--- AIM OF THE TASK ---
Could you restate word for word only the lines below from the one holding "and(D, C, wire1);" to the one holding "X98043999Y-108457999D03*", inclusive, and leave out the pictures?

--- EXERCISE INPUTS ---
^^^^^^^^

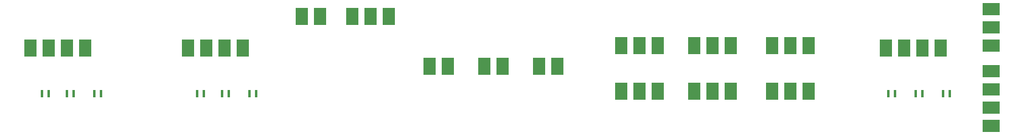
<source format=gbr>
G04 DipTrace 3.3.1.3*
G04 TopPaste.gbr*
%MOIN*%
G04 #@! TF.FileFunction,Paste,Top*
G04 #@! TF.Part,Single*
%ADD39R,0.01712X0.04212*%
%ADD41R,0.09212X0.06712*%
%ADD43R,0.06712X0.09212*%
%FSLAX26Y26*%
G04*
G70*
G90*
G75*
G01*
G04 TopPaste*
%LPD*%
D43*
X681200Y968700D3*
X781200D3*
X881200D3*
X981200D3*
X1543700D3*
X1643700D3*
X1743700D3*
X1843700D3*
X5368700D3*
X5468700D3*
X5568700D3*
X5668700D3*
D41*
X5943700Y1181200D3*
Y1081200D3*
Y981200D3*
D43*
X3168700Y868700D3*
X3268700D3*
X2868700D3*
X2968700D3*
X2168700Y1143700D3*
X2268700D3*
D39*
X1068700Y718700D3*
X1031199D3*
X918700D3*
X881199D3*
X743700D3*
X781201D3*
X1918700D3*
X1881199D3*
X1768700D3*
X1731199D3*
X1593700D3*
X1631201D3*
X5718700D3*
X5681199D3*
X5568700D3*
X5531199D3*
X5418700D3*
X5381199D3*
D41*
X5943700Y543700D3*
Y643700D3*
Y743700D3*
Y843700D3*
D43*
X3468700Y868700D3*
X3568700D3*
X2443700Y1143700D3*
X2543700D3*
X2643700D3*
X4743700Y731200D3*
X4843700D3*
X4943700D3*
X4318700D3*
X4418700D3*
X4518700D3*
X4743700Y981200D3*
X4843700D3*
X4943700D3*
X4318700D3*
X4418700D3*
X4518700D3*
X3918700D3*
X4018700D3*
X4118700D3*
X3918700Y731200D3*
X4018700D3*
X4118700D3*
M02*

</source>
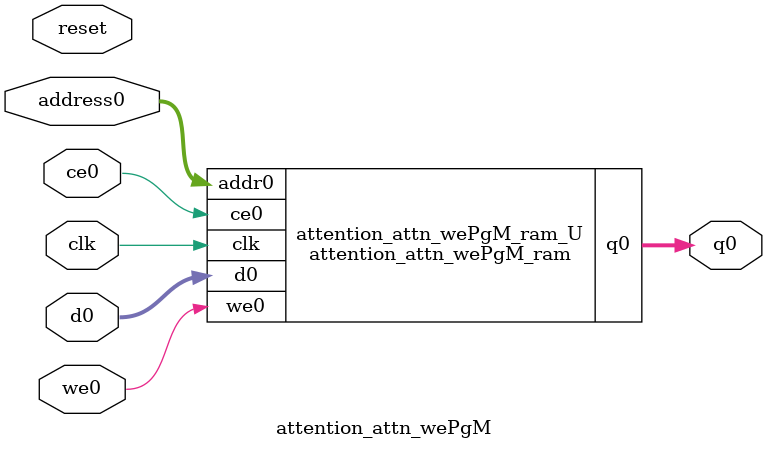
<source format=v>
`timescale 1 ns / 1 ps
module attention_attn_wePgM_ram (addr0, ce0, d0, we0, q0,  clk);

parameter DWIDTH = 32;
parameter AWIDTH = 7;
parameter MEM_SIZE = 96;

input[AWIDTH-1:0] addr0;
input ce0;
input[DWIDTH-1:0] d0;
input we0;
output reg[DWIDTH-1:0] q0;
input clk;

(* ram_style = "block" *)reg [DWIDTH-1:0] ram[0:MEM_SIZE-1];




always @(posedge clk)  
begin 
    if (ce0) begin
        if (we0) 
            ram[addr0] <= d0; 
        q0 <= ram[addr0];
    end
end


endmodule

`timescale 1 ns / 1 ps
module attention_attn_wePgM(
    reset,
    clk,
    address0,
    ce0,
    we0,
    d0,
    q0);

parameter DataWidth = 32'd32;
parameter AddressRange = 32'd96;
parameter AddressWidth = 32'd7;
input reset;
input clk;
input[AddressWidth - 1:0] address0;
input ce0;
input we0;
input[DataWidth - 1:0] d0;
output[DataWidth - 1:0] q0;



attention_attn_wePgM_ram attention_attn_wePgM_ram_U(
    .clk( clk ),
    .addr0( address0 ),
    .ce0( ce0 ),
    .we0( we0 ),
    .d0( d0 ),
    .q0( q0 ));

endmodule


</source>
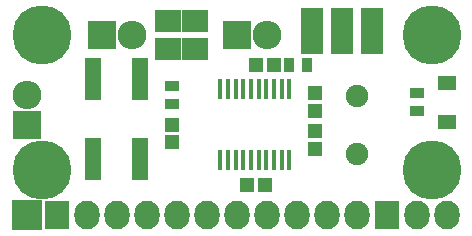
<source format=gbr>
G04 #@! TF.FileFunction,Soldermask,Top*
%FSLAX46Y46*%
G04 Gerber Fmt 4.6, Leading zero omitted, Abs format (unit mm)*
G04 Created by KiCad (PCBNEW 0.201603031449+6606~43~ubuntu14.04.1-product) date mar. 08 mars 2016 23:21:37 CET*
%MOMM*%
G01*
G04 APERTURE LIST*
%ADD10C,0.100000*%
%ADD11R,0.900000X1.300000*%
%ADD12R,0.452400X1.752400*%
%ADD13C,5.000000*%
%ADD14C,1.901140*%
%ADD15R,1.400000X3.600000*%
%ADD16R,2.432000X2.432000*%
%ADD17O,2.432000X2.432000*%
%ADD18R,1.300000X0.900000*%
%ADD19R,1.150000X1.200000*%
%ADD20R,2.635200X2.635200*%
%ADD21R,2.127200X2.432000*%
%ADD22O,2.127200X2.432000*%
%ADD23R,1.200000X1.150000*%
%ADD24R,2.200860X1.949400*%
%ADD25R,1.620000X1.310000*%
%ADD26R,1.924000X3.900000*%
%ADD27R,1.924000X3.400000*%
G04 APERTURE END LIST*
D10*
D11*
X139250000Y-106680000D03*
X137750000Y-106680000D03*
D12*
X137145000Y-114700000D03*
X137795000Y-114700000D03*
X136495000Y-114700000D03*
X135845000Y-114700000D03*
X135195000Y-114700000D03*
X134545000Y-114700000D03*
X133895000Y-114700000D03*
X133245000Y-114700000D03*
X131945000Y-108700000D03*
X132595000Y-108700000D03*
X133245000Y-108700000D03*
X133895000Y-108700000D03*
X137795000Y-108700000D03*
X137145000Y-108700000D03*
X136495000Y-108700000D03*
X135845000Y-108700000D03*
X135195000Y-108700000D03*
X134545000Y-108700000D03*
X132595000Y-114700000D03*
X131945000Y-114700000D03*
D13*
X149860000Y-104140000D03*
X116840000Y-104140000D03*
D14*
X143510000Y-109309060D03*
X143510000Y-114190940D03*
D15*
X121190000Y-107850000D03*
X121190000Y-114650000D03*
X125190000Y-114650000D03*
X125190000Y-107850000D03*
D16*
X121920000Y-104140000D03*
D17*
X124460000Y-104140000D03*
D16*
X133350000Y-104140000D03*
D17*
X135890000Y-104140000D03*
D16*
X115570000Y-111760000D03*
D17*
X115570000Y-109220000D03*
D18*
X127889000Y-108470000D03*
X127889000Y-109970000D03*
D19*
X139954000Y-109105000D03*
X139954000Y-110605000D03*
X139954000Y-113780000D03*
X139954000Y-112280000D03*
X127889000Y-111750000D03*
X127889000Y-113250000D03*
D20*
X115570000Y-119380000D03*
D21*
X146050000Y-119380000D03*
D22*
X148590000Y-119380000D03*
X151130000Y-119380000D03*
D23*
X135750000Y-116840000D03*
X134250000Y-116840000D03*
X135000000Y-106680000D03*
X136500000Y-106680000D03*
D24*
X127508000Y-105316020D03*
X127508000Y-102963980D03*
X129794000Y-105316020D03*
X129794000Y-102963980D03*
D21*
X118110000Y-119380000D03*
D22*
X120650000Y-119380000D03*
X123190000Y-119380000D03*
X125730000Y-119380000D03*
X128270000Y-119380000D03*
X130810000Y-119380000D03*
X133350000Y-119380000D03*
X135890000Y-119380000D03*
X138430000Y-119380000D03*
X140970000Y-119380000D03*
X143510000Y-119380000D03*
D18*
X148590000Y-110605000D03*
X148590000Y-109105000D03*
D25*
X151130000Y-111490000D03*
X151130000Y-108220000D03*
D26*
X139700000Y-103850000D03*
X142240000Y-103850000D03*
X144780000Y-103850000D03*
D27*
X139700000Y-103850000D03*
D26*
X142240000Y-103850000D03*
X144780000Y-103850000D03*
D13*
X149860000Y-115570000D03*
X116840000Y-115570000D03*
M02*

</source>
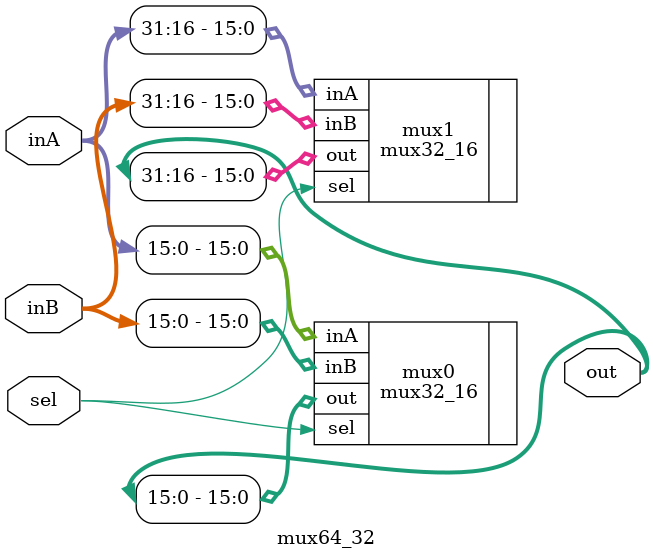
<source format=v>
module mux64_32 (inA, inB, sel, out);

    input [31:0] inA;
    input [31:0] inB;
    input sel;
    
    output [31:0] out;
    
    mux32_16 mux0 (.inA(inA[15:0]), .inB(inB[15:0]), .sel(sel), .out(out[15:0]));
    mux32_16 mux1 (.inA(inA[31:16]), .inB(inB[31:16]), .sel(sel), .out(out[31:16]));
    
endmodule

</source>
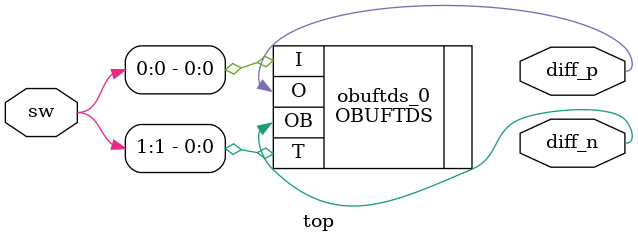
<source format=v>


`default_nettype none

module top (
    input wire [1:0] sw,

    output wire  diff_p,
    output wire  diff_n
);

OBUFTDS # (
    .IOSTANDARD("DIFF_SSTL135"),
    .SLEW("FAST")
) obuftds_0 (
    .I(sw[0]),
    .O(diff_p),  // LED2
    .OB(diff_n), // LED3
    .T(sw[1])
);

endmodule


</source>
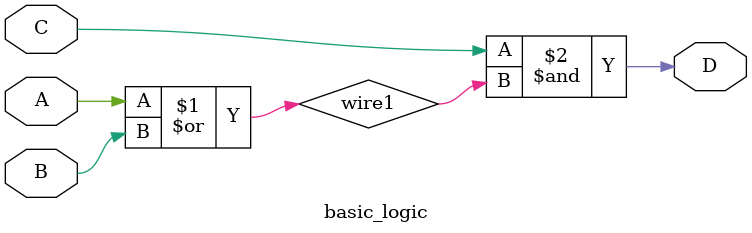
<source format=v>
`timescale 1ns / 1ps

module basic_logic(A, B, C, D);

//Define inputs and outputs
input wire [0:0] A;
input wire [0:0] B;
input wire [0:0] C;
output wire [0:0] D;

// Define internal wires
wire wire1;

// Logic gates
or(wire1, A, B);
and(D, C, wire1);

endmodule

</source>
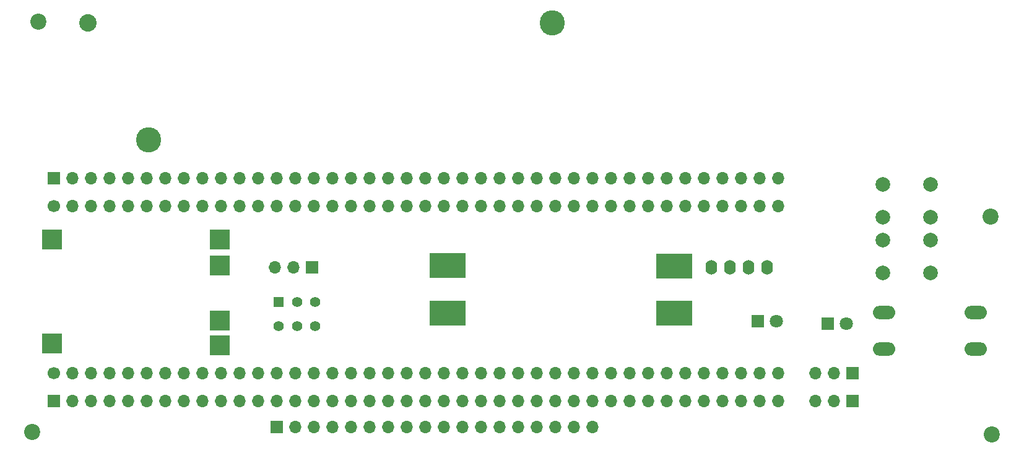
<source format=gbs>
G04 #@! TF.GenerationSoftware,KiCad,Pcbnew,(7.99.0-200-gad838e3d73)*
G04 #@! TF.CreationDate,2024-03-15T16:03:47+07:00*
G04 #@! TF.ProjectId,WMS,574d532e-6b69-4636-9164-5f7063625858,rev?*
G04 #@! TF.SameCoordinates,Original*
G04 #@! TF.FileFunction,Soldermask,Bot*
G04 #@! TF.FilePolarity,Negative*
%FSLAX46Y46*%
G04 Gerber Fmt 4.6, Leading zero omitted, Abs format (unit mm)*
G04 Created by KiCad (PCBNEW (7.99.0-200-gad838e3d73)) date 2024-03-15 16:03:47*
%MOMM*%
%LPD*%
G01*
G04 APERTURE LIST*
%ADD10R,1.400000X1.400000*%
%ADD11C,1.400000*%
%ADD12C,2.000000*%
%ADD13R,5.000000X3.500000*%
%ADD14C,2.390000*%
%ADD15C,3.450000*%
%ADD16C,2.200000*%
%ADD17R,1.700000X1.700000*%
%ADD18O,1.700000X1.700000*%
%ADD19O,1.600000X2.000000*%
%ADD20C,1.700000*%
%ADD21R,1.800000X1.800000*%
%ADD22C,1.800000*%
%ADD23O,3.048000X1.850000*%
%ADD24R,2.800000X2.800000*%
G04 APERTURE END LIST*
D10*
X105896399Y-94896399D03*
D11*
X108396400Y-94896400D03*
X110896400Y-94896400D03*
X105896400Y-98196400D03*
X108396400Y-98196400D03*
X110896400Y-98196400D03*
D12*
X188520000Y-86396000D03*
X195020000Y-86396000D03*
X188520000Y-90896000D03*
X195020000Y-90896000D03*
D13*
X160019999Y-89965999D03*
X160019999Y-96415999D03*
X129019999Y-96415999D03*
X129019999Y-89915999D03*
D14*
X79807000Y-56744600D03*
D15*
X88137000Y-72744600D03*
X143337000Y-56744600D03*
D16*
X203276200Y-83235800D03*
D17*
X75183999Y-108457999D03*
D18*
X77723999Y-108457999D03*
X80263999Y-108457999D03*
X82803999Y-108457999D03*
X85343999Y-108457999D03*
X87883999Y-108457999D03*
X90423999Y-108457999D03*
X92963999Y-108457999D03*
X95503999Y-108457999D03*
X98043999Y-108457999D03*
X100583999Y-108457999D03*
X103123999Y-108457999D03*
X105663999Y-108457999D03*
X108203999Y-108457999D03*
X110743999Y-108457999D03*
X113283999Y-108457999D03*
X115823999Y-108457999D03*
X118363999Y-108457999D03*
X120903999Y-108457999D03*
X123443999Y-108457999D03*
X125983999Y-108457999D03*
X128523999Y-108457999D03*
X131063999Y-108457999D03*
X133603999Y-108457999D03*
X136143999Y-108457999D03*
X138683999Y-108457999D03*
X141223999Y-108457999D03*
X143763999Y-108457999D03*
X146303999Y-108457999D03*
X148843999Y-108457999D03*
X151383999Y-108457999D03*
X153923999Y-108457999D03*
X156463999Y-108457999D03*
X159003999Y-108457999D03*
X161543999Y-108457999D03*
X164083999Y-108457999D03*
X166623999Y-108457999D03*
X169163999Y-108457999D03*
X171703999Y-108457999D03*
X174243999Y-108457999D03*
D17*
X110489999Y-90169999D03*
D18*
X107949999Y-90169999D03*
X105409999Y-90169999D03*
D19*
X165099999Y-90169999D03*
X167639999Y-90169999D03*
X170179999Y-90169999D03*
X172719999Y-90169999D03*
D17*
X184403999Y-108457999D03*
D18*
X181863999Y-108457999D03*
X179323999Y-108457999D03*
D16*
X73025000Y-56540400D03*
X203428600Y-112979200D03*
D12*
X188520000Y-78776000D03*
X195020000Y-78776000D03*
X188520000Y-83276000D03*
X195020000Y-83276000D03*
D20*
X75184000Y-81788000D03*
D18*
X77723999Y-81787999D03*
X80263999Y-81787999D03*
X82803999Y-81787999D03*
X85343999Y-81787999D03*
X87883999Y-81787999D03*
X90423999Y-81787999D03*
X92963999Y-81787999D03*
X95503999Y-81787999D03*
X98043999Y-81787999D03*
X100583999Y-81787999D03*
X103123999Y-81787999D03*
X105663999Y-81787999D03*
X108203999Y-81787999D03*
X110743999Y-81787999D03*
X113283999Y-81787999D03*
X115823999Y-81787999D03*
X118363999Y-81787999D03*
X120903999Y-81787999D03*
X123443999Y-81787999D03*
X125983999Y-81787999D03*
X128523999Y-81787999D03*
X131063999Y-81787999D03*
X133603999Y-81787999D03*
X136143999Y-81787999D03*
X138683999Y-81787999D03*
X141223999Y-81787999D03*
X143763999Y-81787999D03*
X146303999Y-81787999D03*
X148843999Y-81787999D03*
X151383999Y-81787999D03*
X153923999Y-81787999D03*
X156463999Y-81787999D03*
X159003999Y-81787999D03*
X161543999Y-81787999D03*
X164083999Y-81787999D03*
X166623999Y-81787999D03*
X169163999Y-81787999D03*
X171703999Y-81787999D03*
X174243999Y-81787999D03*
X174243999Y-104647999D03*
X171703999Y-104647999D03*
X169163999Y-104647999D03*
X166623999Y-104647999D03*
X164083999Y-104647999D03*
X161543999Y-104647999D03*
X159003999Y-104647999D03*
X156463999Y-104647999D03*
X153923999Y-104647999D03*
X151383999Y-104647999D03*
X148843999Y-104647999D03*
X146303999Y-104647999D03*
X143763999Y-104647999D03*
X141223999Y-104647999D03*
X138683999Y-104647999D03*
X136143999Y-104647999D03*
X133603999Y-104647999D03*
X131063999Y-104647999D03*
X128523999Y-104647999D03*
X125983999Y-104647999D03*
X123443999Y-104647999D03*
X120903999Y-104647999D03*
X118363999Y-104647999D03*
X115823999Y-104647999D03*
X113283999Y-104647999D03*
X110743999Y-104647999D03*
X108203999Y-104647999D03*
X105663999Y-104647999D03*
X103123999Y-104647999D03*
X100583999Y-104647999D03*
X98043999Y-104647999D03*
X95503999Y-104647999D03*
X92963999Y-104647999D03*
X90423999Y-104647999D03*
X87883999Y-104647999D03*
X85343999Y-104647999D03*
X82803999Y-104647999D03*
X80263999Y-104647999D03*
X77723999Y-104647999D03*
D20*
X75184000Y-104648000D03*
D18*
X179323999Y-104647999D03*
X181863999Y-104647999D03*
D17*
X184403999Y-104647999D03*
D21*
X180944599Y-97891599D03*
D22*
X183484600Y-97891600D03*
D16*
X72212200Y-112699800D03*
D21*
X171449999Y-97485199D03*
D22*
X173990000Y-97485200D03*
D23*
X188721999Y-96305999D03*
X201221999Y-96305999D03*
X188721999Y-101305999D03*
X201221999Y-101305999D03*
D17*
X105663999Y-112013999D03*
D18*
X108203999Y-112013999D03*
X110743999Y-112013999D03*
X113283999Y-112013999D03*
X115823999Y-112013999D03*
X118363999Y-112013999D03*
X120903999Y-112013999D03*
X123443999Y-112013999D03*
X125983999Y-112013999D03*
X128523999Y-112013999D03*
X131063999Y-112013999D03*
X133603999Y-112013999D03*
X136143999Y-112013999D03*
X138683999Y-112013999D03*
X141223999Y-112013999D03*
X143763999Y-112013999D03*
X146303999Y-112013999D03*
X148843999Y-112013999D03*
D24*
X74929999Y-86359999D03*
X74929999Y-100559999D03*
X97829999Y-86359999D03*
X97829999Y-100859999D03*
X97829999Y-89859999D03*
X97829999Y-97459999D03*
D17*
X75183999Y-77977999D03*
D18*
X77723999Y-77977999D03*
X80263999Y-77977999D03*
X82803999Y-77977999D03*
X85343999Y-77977999D03*
X87883999Y-77977999D03*
X90423999Y-77977999D03*
X92963999Y-77977999D03*
X95503999Y-77977999D03*
X98043999Y-77977999D03*
X100583999Y-77977999D03*
X103123999Y-77977999D03*
X105663999Y-77977999D03*
X108203999Y-77977999D03*
X110743999Y-77977999D03*
X113283999Y-77977999D03*
X115823999Y-77977999D03*
X118363999Y-77977999D03*
X120903999Y-77977999D03*
X123443999Y-77977999D03*
X125983999Y-77977999D03*
X128523999Y-77977999D03*
X131063999Y-77977999D03*
X133603999Y-77977999D03*
X136143999Y-77977999D03*
X138683999Y-77977999D03*
X141223999Y-77977999D03*
X143763999Y-77977999D03*
X146303999Y-77977999D03*
X148843999Y-77977999D03*
X151383999Y-77977999D03*
X153923999Y-77977999D03*
X156463999Y-77977999D03*
X159003999Y-77977999D03*
X161543999Y-77977999D03*
X164083999Y-77977999D03*
X166623999Y-77977999D03*
X169163999Y-77977999D03*
X171703999Y-77977999D03*
X174243999Y-77977999D03*
M02*

</source>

^^^^^^^^

--- PROBLEM SOLUTION ---
and(D, C, wire1);

endmodule

</source>
<source format=gbs>
G04 #@! TF.GenerationSoftware,KiCad,Pcbnew,(7.99.0-200-gad838e3d73)*
G04 #@! TF.CreationDate,2024-03-15T16:03:47+07:00*
G04 #@! TF.ProjectId,WMS,574d532e-6b69-4636-9164-5f7063625858,rev?*
G04 #@! TF.SameCoordinates,Original*
G04 #@! TF.FileFunction,Soldermask,Bot*
G04 #@! TF.FilePolarity,Negative*
%FSLAX46Y46*%
G04 Gerber Fmt 4.6, Leading zero omitted, Abs format (unit mm)*
G04 Created by KiCad (PCBNEW (7.99.0-200-gad838e3d73)) date 2024-03-15 16:03:47*
%MOMM*%
%LPD*%
G01*
G04 APERTURE LIST*
%ADD10R,1.400000X1.400000*%
%ADD11C,1.400000*%
%ADD12C,2.000000*%
%ADD13R,5.000000X3.500000*%
%ADD14C,2.390000*%
%ADD15C,3.450000*%
%ADD16C,2.200000*%
%ADD17R,1.700000X1.700000*%
%ADD18O,1.700000X1.700000*%
%ADD19O,1.600000X2.000000*%
%ADD20C,1.700000*%
%ADD21R,1.800000X1.800000*%
%ADD22C,1.800000*%
%ADD23O,3.048000X1.850000*%
%ADD24R,2.800000X2.800000*%
G04 APERTURE END LIST*
D10*
X105896399Y-94896399D03*
D11*
X108396400Y-94896400D03*
X110896400Y-94896400D03*
X105896400Y-98196400D03*
X108396400Y-98196400D03*
X110896400Y-98196400D03*
D12*
X188520000Y-86396000D03*
X195020000Y-86396000D03*
X188520000Y-90896000D03*
X195020000Y-90896000D03*
D13*
X160019999Y-89965999D03*
X160019999Y-96415999D03*
X129019999Y-96415999D03*
X129019999Y-89915999D03*
D14*
X79807000Y-56744600D03*
D15*
X88137000Y-72744600D03*
X143337000Y-56744600D03*
D16*
X203276200Y-83235800D03*
D17*
X75183999Y-108457999D03*
D18*
X77723999Y-108457999D03*
X80263999Y-108457999D03*
X82803999Y-108457999D03*
X85343999Y-108457999D03*
X87883999Y-108457999D03*
X90423999Y-108457999D03*
X92963999Y-108457999D03*
X95503999Y-108457999D03*
X98043999Y-108457999D03*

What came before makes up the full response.